··· Data for analysis

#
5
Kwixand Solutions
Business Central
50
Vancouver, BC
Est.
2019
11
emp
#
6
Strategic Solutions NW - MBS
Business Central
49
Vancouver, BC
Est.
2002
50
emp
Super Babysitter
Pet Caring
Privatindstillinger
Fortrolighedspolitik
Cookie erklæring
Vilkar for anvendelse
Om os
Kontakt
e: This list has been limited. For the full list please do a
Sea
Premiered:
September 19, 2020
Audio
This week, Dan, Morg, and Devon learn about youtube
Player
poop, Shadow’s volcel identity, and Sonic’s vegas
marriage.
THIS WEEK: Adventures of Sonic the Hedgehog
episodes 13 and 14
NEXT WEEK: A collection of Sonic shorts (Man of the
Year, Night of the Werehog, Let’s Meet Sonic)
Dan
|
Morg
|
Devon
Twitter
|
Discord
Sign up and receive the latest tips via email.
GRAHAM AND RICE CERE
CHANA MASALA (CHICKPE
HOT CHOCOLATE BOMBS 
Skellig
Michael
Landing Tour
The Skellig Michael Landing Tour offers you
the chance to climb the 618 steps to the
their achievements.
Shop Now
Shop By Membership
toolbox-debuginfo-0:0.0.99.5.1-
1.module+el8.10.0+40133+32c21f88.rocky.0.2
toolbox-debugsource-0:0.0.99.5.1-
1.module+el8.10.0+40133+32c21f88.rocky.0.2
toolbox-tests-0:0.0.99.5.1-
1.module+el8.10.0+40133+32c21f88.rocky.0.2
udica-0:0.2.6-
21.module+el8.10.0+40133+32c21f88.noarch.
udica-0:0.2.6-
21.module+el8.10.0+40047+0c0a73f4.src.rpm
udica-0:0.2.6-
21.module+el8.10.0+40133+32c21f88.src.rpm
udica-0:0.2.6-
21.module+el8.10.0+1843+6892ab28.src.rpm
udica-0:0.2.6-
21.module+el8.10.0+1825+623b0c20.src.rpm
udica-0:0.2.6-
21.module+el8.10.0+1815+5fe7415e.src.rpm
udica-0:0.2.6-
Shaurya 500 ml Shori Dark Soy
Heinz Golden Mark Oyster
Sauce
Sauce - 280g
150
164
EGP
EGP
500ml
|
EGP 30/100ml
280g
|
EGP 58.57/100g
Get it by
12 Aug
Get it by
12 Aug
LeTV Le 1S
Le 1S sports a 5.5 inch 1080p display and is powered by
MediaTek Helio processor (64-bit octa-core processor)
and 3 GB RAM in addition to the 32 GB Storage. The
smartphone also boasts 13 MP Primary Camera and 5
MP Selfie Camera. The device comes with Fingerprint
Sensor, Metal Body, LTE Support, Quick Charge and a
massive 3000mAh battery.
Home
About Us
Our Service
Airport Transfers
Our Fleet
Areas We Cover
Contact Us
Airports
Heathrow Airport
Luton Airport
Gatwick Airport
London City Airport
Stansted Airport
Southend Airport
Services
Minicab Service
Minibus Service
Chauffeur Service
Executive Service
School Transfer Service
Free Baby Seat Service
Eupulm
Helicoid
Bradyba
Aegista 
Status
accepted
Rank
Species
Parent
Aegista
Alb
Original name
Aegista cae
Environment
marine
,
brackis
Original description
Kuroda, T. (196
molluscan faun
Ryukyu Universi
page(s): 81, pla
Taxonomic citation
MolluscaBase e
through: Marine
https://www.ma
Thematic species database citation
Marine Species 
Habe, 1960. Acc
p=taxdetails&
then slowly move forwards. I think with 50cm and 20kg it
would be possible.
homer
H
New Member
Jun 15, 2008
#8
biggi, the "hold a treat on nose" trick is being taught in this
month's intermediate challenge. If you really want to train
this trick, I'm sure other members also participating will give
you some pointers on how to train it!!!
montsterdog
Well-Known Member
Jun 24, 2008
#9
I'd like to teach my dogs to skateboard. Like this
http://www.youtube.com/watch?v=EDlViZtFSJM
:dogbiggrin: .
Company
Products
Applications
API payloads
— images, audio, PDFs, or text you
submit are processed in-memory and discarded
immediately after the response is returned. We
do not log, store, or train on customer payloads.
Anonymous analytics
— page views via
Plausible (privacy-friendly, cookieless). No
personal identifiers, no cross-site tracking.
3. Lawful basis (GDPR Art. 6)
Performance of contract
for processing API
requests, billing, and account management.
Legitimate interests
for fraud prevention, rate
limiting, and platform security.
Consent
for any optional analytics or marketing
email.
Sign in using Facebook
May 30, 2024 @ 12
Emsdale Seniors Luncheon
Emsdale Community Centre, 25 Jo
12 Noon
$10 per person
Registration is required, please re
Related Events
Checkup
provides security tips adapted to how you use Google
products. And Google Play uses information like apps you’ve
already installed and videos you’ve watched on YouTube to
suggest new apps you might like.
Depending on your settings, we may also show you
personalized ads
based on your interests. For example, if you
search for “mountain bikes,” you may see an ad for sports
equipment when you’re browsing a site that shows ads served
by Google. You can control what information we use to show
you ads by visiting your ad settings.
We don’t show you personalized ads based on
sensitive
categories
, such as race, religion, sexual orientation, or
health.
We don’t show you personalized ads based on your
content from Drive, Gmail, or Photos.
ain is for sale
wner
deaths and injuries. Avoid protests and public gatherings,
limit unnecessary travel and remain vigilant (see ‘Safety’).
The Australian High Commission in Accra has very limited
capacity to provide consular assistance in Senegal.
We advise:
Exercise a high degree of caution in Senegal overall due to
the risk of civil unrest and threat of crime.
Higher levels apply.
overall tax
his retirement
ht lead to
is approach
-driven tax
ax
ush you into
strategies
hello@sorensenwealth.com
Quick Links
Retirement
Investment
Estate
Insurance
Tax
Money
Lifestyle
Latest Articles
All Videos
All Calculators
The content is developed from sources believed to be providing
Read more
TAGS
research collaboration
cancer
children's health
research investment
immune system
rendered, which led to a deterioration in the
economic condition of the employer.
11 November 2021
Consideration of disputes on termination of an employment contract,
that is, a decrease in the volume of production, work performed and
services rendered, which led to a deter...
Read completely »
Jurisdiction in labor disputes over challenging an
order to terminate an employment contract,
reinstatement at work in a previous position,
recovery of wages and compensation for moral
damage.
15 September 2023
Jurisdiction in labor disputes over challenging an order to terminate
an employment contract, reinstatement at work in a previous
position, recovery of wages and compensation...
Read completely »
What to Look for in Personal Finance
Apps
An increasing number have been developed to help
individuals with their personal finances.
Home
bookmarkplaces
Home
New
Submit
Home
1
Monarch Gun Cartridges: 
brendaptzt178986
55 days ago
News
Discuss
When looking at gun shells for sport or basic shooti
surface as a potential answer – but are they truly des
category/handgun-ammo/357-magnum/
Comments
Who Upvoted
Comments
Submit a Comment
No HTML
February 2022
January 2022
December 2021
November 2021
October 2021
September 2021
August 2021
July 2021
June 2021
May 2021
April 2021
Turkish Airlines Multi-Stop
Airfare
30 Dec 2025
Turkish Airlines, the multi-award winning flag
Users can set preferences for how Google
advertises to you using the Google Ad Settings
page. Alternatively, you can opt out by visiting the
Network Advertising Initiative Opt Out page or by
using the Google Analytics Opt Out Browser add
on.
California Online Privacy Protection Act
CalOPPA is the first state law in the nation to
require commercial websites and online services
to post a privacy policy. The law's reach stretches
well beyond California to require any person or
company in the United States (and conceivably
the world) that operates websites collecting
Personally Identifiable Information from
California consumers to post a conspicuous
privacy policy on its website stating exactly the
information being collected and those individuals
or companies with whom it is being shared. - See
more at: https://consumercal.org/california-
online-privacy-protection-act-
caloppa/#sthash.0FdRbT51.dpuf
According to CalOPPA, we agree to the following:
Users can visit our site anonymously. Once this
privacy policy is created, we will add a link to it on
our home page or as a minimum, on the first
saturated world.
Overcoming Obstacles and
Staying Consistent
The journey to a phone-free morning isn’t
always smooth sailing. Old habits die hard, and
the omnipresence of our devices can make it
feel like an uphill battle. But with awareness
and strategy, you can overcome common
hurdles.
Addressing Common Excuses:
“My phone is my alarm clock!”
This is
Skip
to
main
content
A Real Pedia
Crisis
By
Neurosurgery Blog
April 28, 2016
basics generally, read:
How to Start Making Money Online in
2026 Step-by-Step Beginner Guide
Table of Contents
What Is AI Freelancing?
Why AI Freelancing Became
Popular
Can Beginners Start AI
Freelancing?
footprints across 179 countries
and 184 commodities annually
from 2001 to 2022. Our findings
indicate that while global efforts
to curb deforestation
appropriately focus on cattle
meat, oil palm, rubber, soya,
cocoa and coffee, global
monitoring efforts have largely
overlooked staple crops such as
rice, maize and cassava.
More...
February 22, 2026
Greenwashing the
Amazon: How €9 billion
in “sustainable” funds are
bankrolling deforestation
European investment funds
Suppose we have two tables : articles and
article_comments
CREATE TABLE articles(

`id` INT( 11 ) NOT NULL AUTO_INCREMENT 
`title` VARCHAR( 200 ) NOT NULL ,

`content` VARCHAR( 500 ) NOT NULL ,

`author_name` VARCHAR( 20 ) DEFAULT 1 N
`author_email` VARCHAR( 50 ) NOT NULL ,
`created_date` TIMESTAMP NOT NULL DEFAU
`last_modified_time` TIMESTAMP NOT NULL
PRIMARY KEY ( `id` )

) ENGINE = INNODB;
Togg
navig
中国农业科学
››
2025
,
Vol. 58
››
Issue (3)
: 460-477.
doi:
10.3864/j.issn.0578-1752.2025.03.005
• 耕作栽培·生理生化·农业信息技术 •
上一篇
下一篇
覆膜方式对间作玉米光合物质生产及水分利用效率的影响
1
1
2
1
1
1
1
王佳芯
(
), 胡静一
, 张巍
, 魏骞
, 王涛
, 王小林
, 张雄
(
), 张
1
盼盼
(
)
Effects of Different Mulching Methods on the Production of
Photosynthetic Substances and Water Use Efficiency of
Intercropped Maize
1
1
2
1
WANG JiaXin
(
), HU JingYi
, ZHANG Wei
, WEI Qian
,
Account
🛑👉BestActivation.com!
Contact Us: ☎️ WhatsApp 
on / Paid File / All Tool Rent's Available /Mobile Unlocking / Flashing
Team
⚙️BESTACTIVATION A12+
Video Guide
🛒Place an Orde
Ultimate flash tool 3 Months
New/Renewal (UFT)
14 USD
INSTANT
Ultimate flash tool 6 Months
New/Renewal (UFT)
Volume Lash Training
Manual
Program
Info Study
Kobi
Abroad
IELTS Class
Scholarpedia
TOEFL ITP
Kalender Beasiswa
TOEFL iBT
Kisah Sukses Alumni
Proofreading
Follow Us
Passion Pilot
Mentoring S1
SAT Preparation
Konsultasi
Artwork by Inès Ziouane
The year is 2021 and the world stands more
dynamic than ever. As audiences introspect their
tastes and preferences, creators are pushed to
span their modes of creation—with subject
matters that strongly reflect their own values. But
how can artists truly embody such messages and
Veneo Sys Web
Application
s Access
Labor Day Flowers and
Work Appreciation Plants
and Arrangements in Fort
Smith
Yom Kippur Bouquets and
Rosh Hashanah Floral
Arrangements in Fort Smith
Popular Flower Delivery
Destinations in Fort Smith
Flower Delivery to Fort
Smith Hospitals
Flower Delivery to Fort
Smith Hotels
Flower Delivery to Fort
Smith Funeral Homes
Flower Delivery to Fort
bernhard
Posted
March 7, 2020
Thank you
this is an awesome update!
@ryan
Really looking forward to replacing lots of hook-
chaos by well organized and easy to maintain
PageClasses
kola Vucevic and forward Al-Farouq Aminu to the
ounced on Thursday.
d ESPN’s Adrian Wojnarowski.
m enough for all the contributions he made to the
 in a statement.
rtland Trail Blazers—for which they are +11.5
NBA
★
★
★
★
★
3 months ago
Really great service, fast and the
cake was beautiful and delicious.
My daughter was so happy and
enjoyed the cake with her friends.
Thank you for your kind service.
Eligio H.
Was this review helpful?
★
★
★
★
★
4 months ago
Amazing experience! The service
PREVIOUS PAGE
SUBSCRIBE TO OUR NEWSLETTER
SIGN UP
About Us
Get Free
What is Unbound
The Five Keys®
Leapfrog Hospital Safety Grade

······

● Work task:
Of the lines above, extract only those from the line with "Le 1S sports" to the line with "Habe, 1960. Acc", both included, exactly as written.

● Reply to the task:
Le 1S sports a 5.5 inch 1080p display and is powered by
MediaTek Helio processor (64-bit octa-core processor)
and 3 GB RAM in addition to the 32 GB Storage. The
smartphone also boasts 13 MP Primary Camera and 5
MP Selfie Camera. The device comes with Fingerprint
Sensor, Metal Body, LTE Support, Quick Charge and a
massive 3000mAh battery.
Home
About Us
Our Service
Airport Transfers
Our Fleet
Areas We Cover
Contact Us
Airports
Heathrow Airport
Luton Airport
Gatwick Airport
London City Airport
Stansted Airport
Southend Airport
Services
Minicab Service
Minibus Service
Chauffeur Service
Executive Service
School Transfer Service
Free Baby Seat Service
Eupulm
Helicoid
Bradyba
Aegista 
Status
accepted
Rank
Species
Parent
Aegista
Alb
Original name
Aegista cae
Environment
marine
,
brackis
Original description
Kuroda, T. (196
molluscan faun
Ryukyu Universi
page(s): 81, pla
Taxonomic citation
MolluscaBase e
through: Marine
https://www.ma
Thematic species database citation
Marine Species 
Habe, 1960. Acc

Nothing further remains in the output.